The opposite case, a recent gene duplication leading to two paralogs in P. barbatus, both of which are orthologs to a single fly gene, is exemplified by RpLP0: There are two significant BLAST hits in P. barbatus, PB13254 and PB16486, both of which match the same gene in the fly.
Tree-based homology assessment
Multiple instances of speciation and gene duplication in several species can create a complex web of homology relations that is impossible to resolve with the reciprocal best hit method, and requires the reconstruction of a gene tree. After all, orthology and paralogy are defined in phylogenetic terms. We will discuss phylogenetic reconstruction methods in the next chapter, but the following figure may illustrate the principle:
In this gene tree of RpS7 from select Hymenopteran species (bees, wasps and ants), some species are represented by a single gene, others by two genes (species can be distinguished by the four-letter prefixes of the gene identifiers). The duplicate genes fall into two groups, each forming a subtree with almost identical topology (or shape), which mostly reflects the known evolutionary relationships of the represented ant species (Aech, Acep, Pbar, Sinv, Cflo).
This pattern suggests that a gene duplication occurred in the lineage leading to the last common ancestor of these five species, all of which therefore inherited two copies. Since the gene in Hsal is more closely related to one set of genes, the duplication might be even older, and the Hsal copy belonging to the other set was since deleted from its genome.

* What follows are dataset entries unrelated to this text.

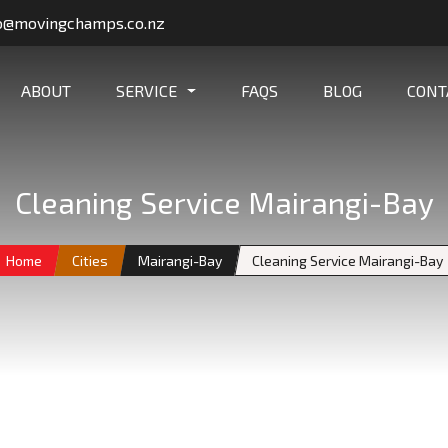
o@movingchamps.co.nz
ABOUT
SERVICE
FAQS
BLOG
CONT
Cleaning Service Mairangi-Bay
Home
Cities
Mairangi-Bay
Cleaning Service Mairangi-Bay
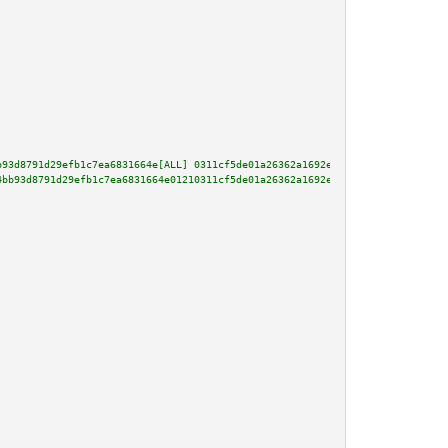
b93d8791d29efb1c7ea6831664e[ALL] 0311cf5de01a26362a1692e6ff611a5912b8294396
4bb93d8791d29efb1c7ea6831664e01210311cf5de01a26362a1692e6ff611a5912b8294396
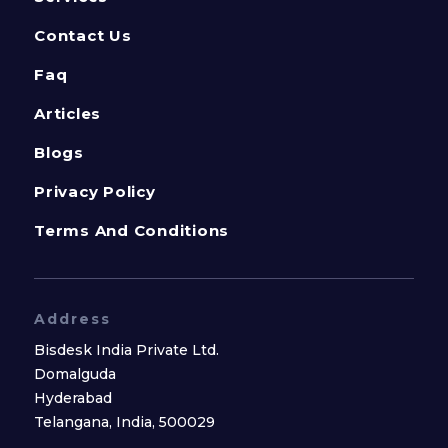
Contact Us
Faq
Articles
Blogs
Privacy Policy
Terms And Conditions
Address
Bisdesk India Private Ltd.
Domalguda
Hyderabad
Telangana, India, 500029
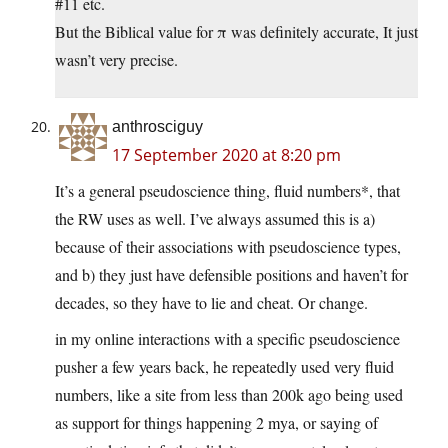
#11 etc.
But the Biblical value for π was definitely accurate, It just
wasn’t very precise.
anthrosciguy
17 September 2020 at 8:20 pm
It’s a general pseudoscience thing, fluid numbers*, that
the RW uses as well. I’ve always assumed this is a)
because of their associations with pseudoscience types,
and b) they just have defensible positions and haven’t for
decades, so they have to lie and cheat. Or change.
in my online interactions with a specific pseudoscience
pusher a few years back, he repeatedly used very fluid
numbers, like a site from less than 200k ago being used
as support for things happening 2 mya, or saying of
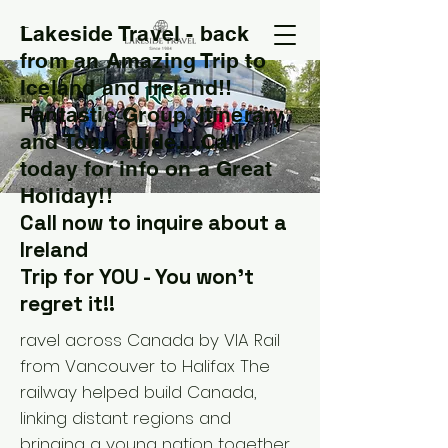
Lakeside Travel - back
T
from an Amazing Trip to
Iceland and Ireland!!
Fantastic Group, Itinerary
and Tour Guide....Call
today for info on a Great
Holiday!!
Call now to inquire about a
Ireland
Trip for YOU - You won't
regret it!!
ravel across Canada by VIA Rail
from Vancouver to Halifax The
railway helped build Canada,
linking distant regions and
bringing a young nation together.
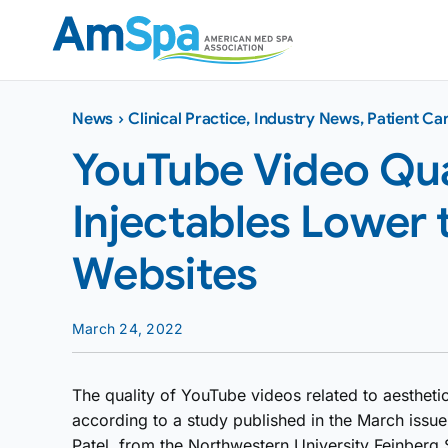
Skip
to
content
News
›
Clinical Practice
,
Industry News
,
Patient Ca
YouTube Video Qual
Injectables Lower 
Websites
March 24, 2022
The quality of YouTube videos related to aesthetic
according to a study published in the March issue
Patel, from the Northwestern University Feinberg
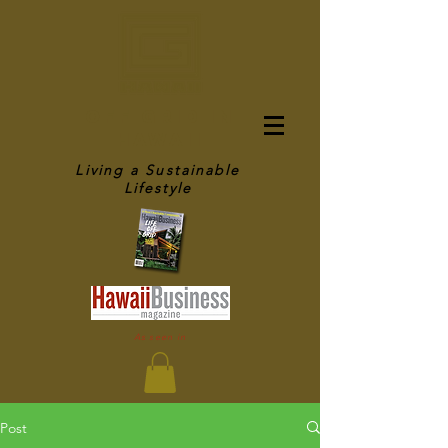
OFF GRID IN
HAWAII
Living a Sustainable
Lifestyle
As seen in
Post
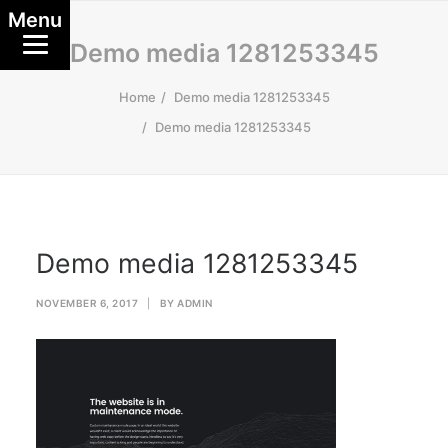
Menu
Demo media 1281253345
Home
Demo media 1281253345
Demo media 1281253345
Demo media 1281253345
NOVEMBER 6, 2017
|
BY
ADMIN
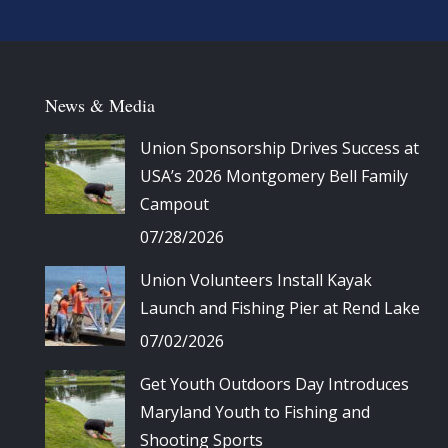
News & Media
Union Sponsorship Drives Success at
USA’s 2026 Montgomery Bell Family
Campout
07/28/2026
Union Volunteers Install Kayak
Launch and Fishing Pier at Rend Lake
07/02/2026
Get Youth Outdoors Day Introduces
Maryland Youth to Fishing and
Shooting Sports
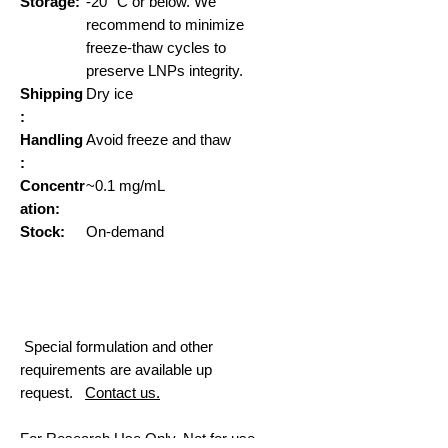
Storage:
-20° C or below. We
recommend to minimize
freeze-thaw cycles to
preserve LNPs integrity.
Shipping
Dry ice
:
Handling
Avoid freeze and thaw
:
Concentr
~0.1 mg/mL
ation:
Stock:
On-demand
Special formulation and other
requirements are available up
request.
Contact us.
For Research Use Only. Not for use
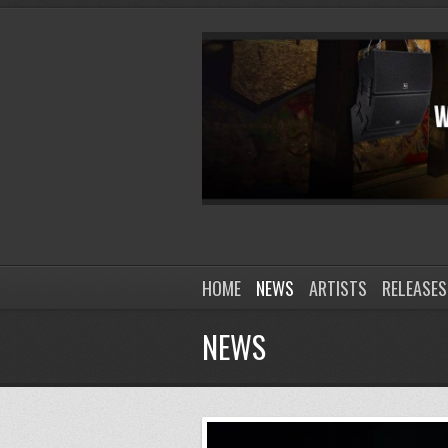
HOME
NEWS
ARTISTS
RELEASES
NEWS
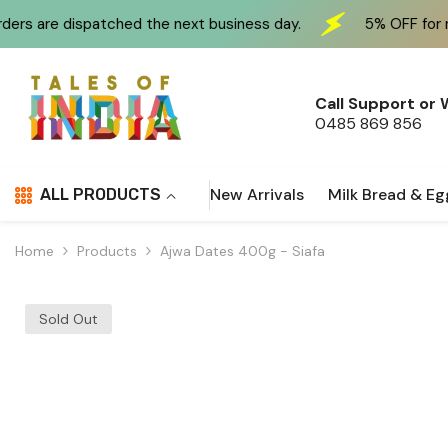
Skip To Content
ed the next business day.
5% OFF for new customers at
Call Support or
0485 869 856
New Arrivals
Milk Bread & Eg
ALL PRODUCTS
Home
Products
Ajwa Dates 400g - Siafa
Sold Out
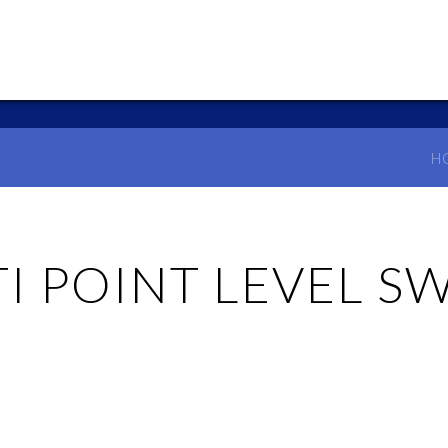
H
I POINT LEVEL S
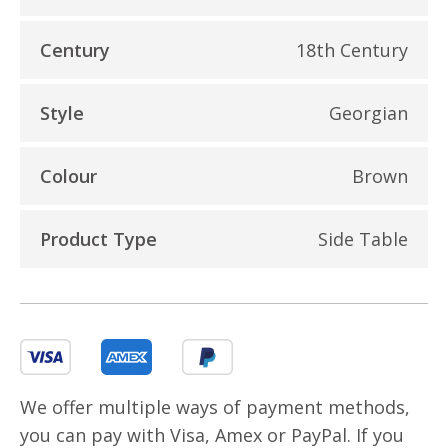
Century
18th Century
Style
Georgian
Colour
Brown
Product Type
Side Table
We offer multiple ways of payment methods,
you can pay with Visa, Amex or PayPal. If you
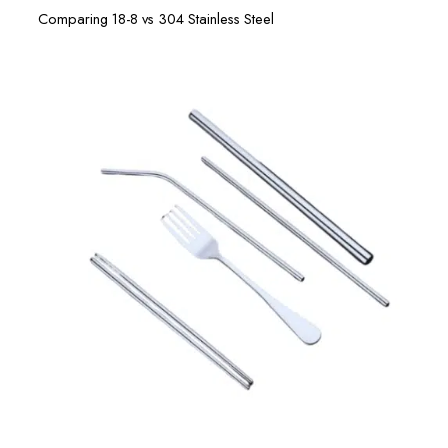
Comparing 18-8 vs 304 Stainless Steel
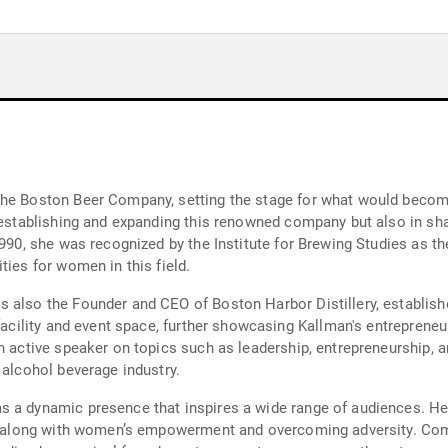
The Boston Beer Company, setting the stage for what would become
n establishing and expanding this renowned company but also in sh
1990, she was recognized by the Institute for Brewing Studies as t
ties for women in this field.
 also the Founder and CEO of Boston Harbor Distillery, establishe
facility and event space, further showcasing Kallman's entrepreneuria
an active speaker on topics such as leadership, entrepreneurship,
 alcohol beverage industry.
s a dynamic presence that inspires a wide range of audiences. He
on, along with women’s empowerment and overcoming adversity. Com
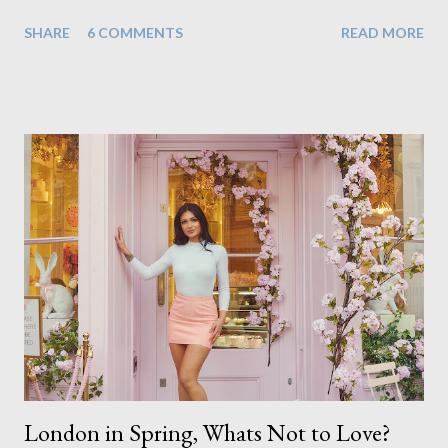
that there are a couple of images that I wish I hadn't chosen,
SHARE
6 COMMENTS
READ MORE
more so due to not having enough variety rather than the lack
of quality. but overall I am pleased with my submission. I
always thought that once I achieved my Associateship I would
be done with qualifications. Working towards a Fellowship
just seems so unattainable. I don't think I can just sit here not
striving towards a goal though. Besides, my husband has
already set 5 year plan. So I guess I've not seen the end of
qualifications just yet. But don't be expecting any news on this
front for quite some time though. A fellowship is on an
entirely new level and its going to take a lot of work.
London in Spring, Whats Not to Love?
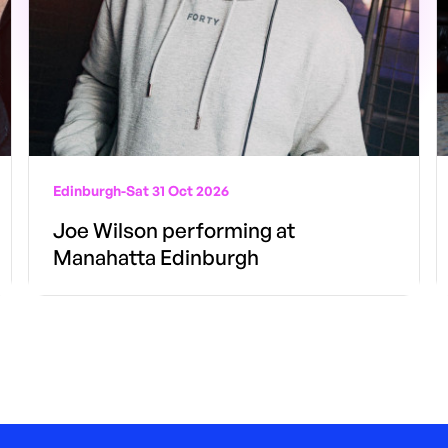
Edinburgh
-
Sat 31 Oct 2026
Joe Wilson performing at
Manahatta Edinburgh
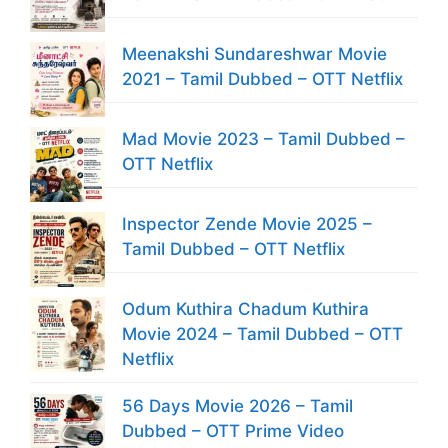
Meenakshi Sundareshwar Movie
2021 – Tamil Dubbed – OTT Netflix
Mad Movie 2023 – Tamil Dubbed –
OTT Netflix
Inspector Zende Movie 2025 –
Tamil Dubbed – OTT Netflix
Odum Kuthira Chadum Kuthira
Movie 2024 – Tamil Dubbed – OTT
Netflix
56 Days Movie 2026 – Tamil
Dubbed – OTT Prime Video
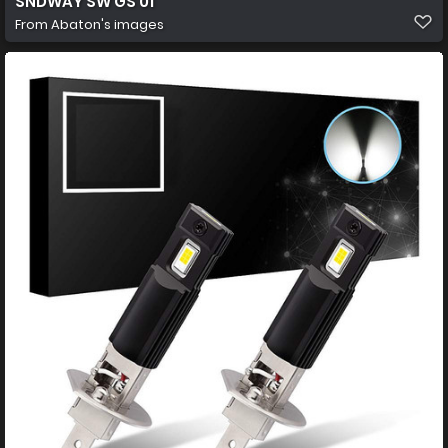
SNDWAY SW GS 01
From
Abaton's images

Gene trees are useful to visualize the homology relations of a large number of genes, but are time-consuming to reconstruct and can be prone to artifacts in the tree reconstruction process. Phylogenies are not definite results of an infallible method, but hypotheses. For example, if the position of the Hsal gene in the gene tree is inaccurate, we would misinterpret the timing of the gene duplication event. Finally, to make sense of gene trees, the underlying species tree has to be known, which is not always the case.